While an expansion of the area eligible for Catchment Sensitive Farming (CSF) advice has been welcomed there are concerns that it does not signal an increase in the reach of actual grant funding.
Sam Dale, Rural Associate Director at GSC Grays believes the question of funding is important and would support a system based on a water quality risk on a case-by-case basis rather than the current pre-defined areas.
He explained: “It is obviously positive news that all farmers in England are now able to access CSF advice that was previously only accessible by farmers in high or medium priority areas in relation to water quality.
“However, this must not be mistaken with grant funding being available to all, this area expansion only relates to advice.
“Certain water quality capital items such as concrete yard renewal and roofing over manure storage or sprayer wash down areas will remain only accessible to farmers with strong justification and within priority areas.
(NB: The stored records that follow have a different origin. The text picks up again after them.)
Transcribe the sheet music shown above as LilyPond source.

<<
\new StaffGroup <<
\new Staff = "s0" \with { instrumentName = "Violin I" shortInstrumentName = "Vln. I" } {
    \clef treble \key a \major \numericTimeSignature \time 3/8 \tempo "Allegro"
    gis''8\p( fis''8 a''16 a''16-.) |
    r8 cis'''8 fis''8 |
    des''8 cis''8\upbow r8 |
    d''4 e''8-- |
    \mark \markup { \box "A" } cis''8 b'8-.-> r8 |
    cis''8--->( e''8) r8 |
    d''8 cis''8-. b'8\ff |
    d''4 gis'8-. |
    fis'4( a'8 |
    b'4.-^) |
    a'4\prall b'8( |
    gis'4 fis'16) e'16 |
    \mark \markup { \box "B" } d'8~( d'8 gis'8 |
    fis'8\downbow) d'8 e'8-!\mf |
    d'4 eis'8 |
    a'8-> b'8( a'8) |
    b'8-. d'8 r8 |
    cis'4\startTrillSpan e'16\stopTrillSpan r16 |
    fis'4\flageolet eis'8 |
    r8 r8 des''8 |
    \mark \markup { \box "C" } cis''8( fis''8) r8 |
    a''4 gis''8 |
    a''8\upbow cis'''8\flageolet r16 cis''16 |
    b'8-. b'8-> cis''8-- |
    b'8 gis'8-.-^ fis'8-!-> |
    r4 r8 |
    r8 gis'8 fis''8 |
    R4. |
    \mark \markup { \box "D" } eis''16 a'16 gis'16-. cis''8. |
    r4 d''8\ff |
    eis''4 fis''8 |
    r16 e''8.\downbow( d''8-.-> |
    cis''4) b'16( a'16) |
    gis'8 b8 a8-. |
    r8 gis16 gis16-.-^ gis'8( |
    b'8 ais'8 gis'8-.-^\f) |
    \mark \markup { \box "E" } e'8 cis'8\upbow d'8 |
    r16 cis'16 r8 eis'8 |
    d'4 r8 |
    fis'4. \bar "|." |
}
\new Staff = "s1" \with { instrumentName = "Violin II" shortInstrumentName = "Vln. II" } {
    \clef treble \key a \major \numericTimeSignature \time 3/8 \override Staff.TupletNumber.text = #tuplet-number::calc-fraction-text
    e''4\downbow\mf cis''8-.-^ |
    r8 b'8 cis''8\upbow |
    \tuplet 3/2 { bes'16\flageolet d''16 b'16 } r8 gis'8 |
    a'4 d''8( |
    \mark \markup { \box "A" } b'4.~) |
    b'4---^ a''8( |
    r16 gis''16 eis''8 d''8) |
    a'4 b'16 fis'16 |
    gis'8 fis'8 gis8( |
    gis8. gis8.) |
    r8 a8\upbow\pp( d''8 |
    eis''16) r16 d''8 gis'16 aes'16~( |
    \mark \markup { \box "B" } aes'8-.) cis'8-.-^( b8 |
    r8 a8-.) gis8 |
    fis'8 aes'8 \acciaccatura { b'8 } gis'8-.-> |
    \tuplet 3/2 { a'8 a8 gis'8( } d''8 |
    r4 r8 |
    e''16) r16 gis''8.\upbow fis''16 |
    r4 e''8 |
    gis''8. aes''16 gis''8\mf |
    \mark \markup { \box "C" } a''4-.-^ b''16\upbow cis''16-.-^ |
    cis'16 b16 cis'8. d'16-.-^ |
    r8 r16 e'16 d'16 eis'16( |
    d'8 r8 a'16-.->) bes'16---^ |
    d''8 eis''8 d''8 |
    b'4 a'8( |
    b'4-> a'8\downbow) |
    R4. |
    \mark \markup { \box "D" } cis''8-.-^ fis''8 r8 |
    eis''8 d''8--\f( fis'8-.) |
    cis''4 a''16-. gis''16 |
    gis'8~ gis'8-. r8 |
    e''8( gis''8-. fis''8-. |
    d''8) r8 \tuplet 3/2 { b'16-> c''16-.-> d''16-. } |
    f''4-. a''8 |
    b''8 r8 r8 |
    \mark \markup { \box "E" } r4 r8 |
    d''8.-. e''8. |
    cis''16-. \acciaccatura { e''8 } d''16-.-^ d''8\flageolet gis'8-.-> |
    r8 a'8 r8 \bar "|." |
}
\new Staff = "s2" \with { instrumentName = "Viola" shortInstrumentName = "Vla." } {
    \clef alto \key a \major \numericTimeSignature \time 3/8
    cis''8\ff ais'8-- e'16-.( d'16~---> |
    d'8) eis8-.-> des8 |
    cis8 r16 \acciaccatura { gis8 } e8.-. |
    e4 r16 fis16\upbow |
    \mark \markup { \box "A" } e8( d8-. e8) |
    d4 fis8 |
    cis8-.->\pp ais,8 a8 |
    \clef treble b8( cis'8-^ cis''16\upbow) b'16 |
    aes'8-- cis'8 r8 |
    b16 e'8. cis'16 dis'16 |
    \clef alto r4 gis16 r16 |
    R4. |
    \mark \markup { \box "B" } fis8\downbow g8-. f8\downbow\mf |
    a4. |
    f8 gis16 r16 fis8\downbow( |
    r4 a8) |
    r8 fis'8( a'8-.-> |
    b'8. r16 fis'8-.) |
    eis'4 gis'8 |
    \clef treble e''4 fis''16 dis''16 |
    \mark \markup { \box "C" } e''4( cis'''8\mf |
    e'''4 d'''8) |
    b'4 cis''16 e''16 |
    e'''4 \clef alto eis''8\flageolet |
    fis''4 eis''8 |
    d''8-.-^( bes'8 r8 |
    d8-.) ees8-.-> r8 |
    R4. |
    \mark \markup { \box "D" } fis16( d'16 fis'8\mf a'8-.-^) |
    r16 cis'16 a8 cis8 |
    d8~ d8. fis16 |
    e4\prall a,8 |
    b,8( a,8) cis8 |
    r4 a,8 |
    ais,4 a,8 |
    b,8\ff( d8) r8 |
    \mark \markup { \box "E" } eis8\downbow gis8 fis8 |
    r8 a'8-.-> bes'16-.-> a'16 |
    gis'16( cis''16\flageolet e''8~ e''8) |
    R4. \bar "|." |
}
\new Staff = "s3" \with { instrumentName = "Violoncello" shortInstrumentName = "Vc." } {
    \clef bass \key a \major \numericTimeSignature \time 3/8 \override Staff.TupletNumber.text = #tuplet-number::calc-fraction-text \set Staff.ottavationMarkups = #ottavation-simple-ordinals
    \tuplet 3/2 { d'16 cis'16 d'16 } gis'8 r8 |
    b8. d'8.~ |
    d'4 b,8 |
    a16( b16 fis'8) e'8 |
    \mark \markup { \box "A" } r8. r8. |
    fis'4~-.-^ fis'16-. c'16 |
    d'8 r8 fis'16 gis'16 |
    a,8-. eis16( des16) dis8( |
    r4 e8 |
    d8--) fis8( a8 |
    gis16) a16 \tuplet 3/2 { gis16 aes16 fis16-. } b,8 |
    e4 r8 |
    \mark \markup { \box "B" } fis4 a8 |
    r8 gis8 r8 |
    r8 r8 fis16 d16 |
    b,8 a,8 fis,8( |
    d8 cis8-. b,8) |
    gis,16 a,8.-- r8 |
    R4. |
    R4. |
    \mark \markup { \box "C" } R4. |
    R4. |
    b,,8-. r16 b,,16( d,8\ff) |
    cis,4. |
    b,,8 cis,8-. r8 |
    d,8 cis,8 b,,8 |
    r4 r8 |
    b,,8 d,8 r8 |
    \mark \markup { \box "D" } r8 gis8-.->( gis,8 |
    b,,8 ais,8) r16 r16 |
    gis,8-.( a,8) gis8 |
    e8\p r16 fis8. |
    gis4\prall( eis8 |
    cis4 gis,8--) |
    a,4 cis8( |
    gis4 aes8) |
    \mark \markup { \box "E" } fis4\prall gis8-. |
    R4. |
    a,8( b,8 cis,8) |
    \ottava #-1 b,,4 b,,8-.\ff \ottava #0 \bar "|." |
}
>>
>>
Other Countryside Stewardship options will continue to be available to all areas.
“Farmers in pretty much all sectors are experiencing greater levels of financial risk currently and funds may not be available to implement all CSF advice without grant assistance. As a result, there is a strong argument for a system whereby businesses were assessed case by case on a water quality risk basis rather than pre-defined areas.”
Government figures show that since 2006, 24,000 farms have benefited from CSF advice, helping farmers take more than 80,000 positive actions to reduce pollution. Reductions in agricultural pollutants include nitrogen levels, which are down 4%, phosphorus levels, which have decreased by 8%, and a 12% reduction in sediment.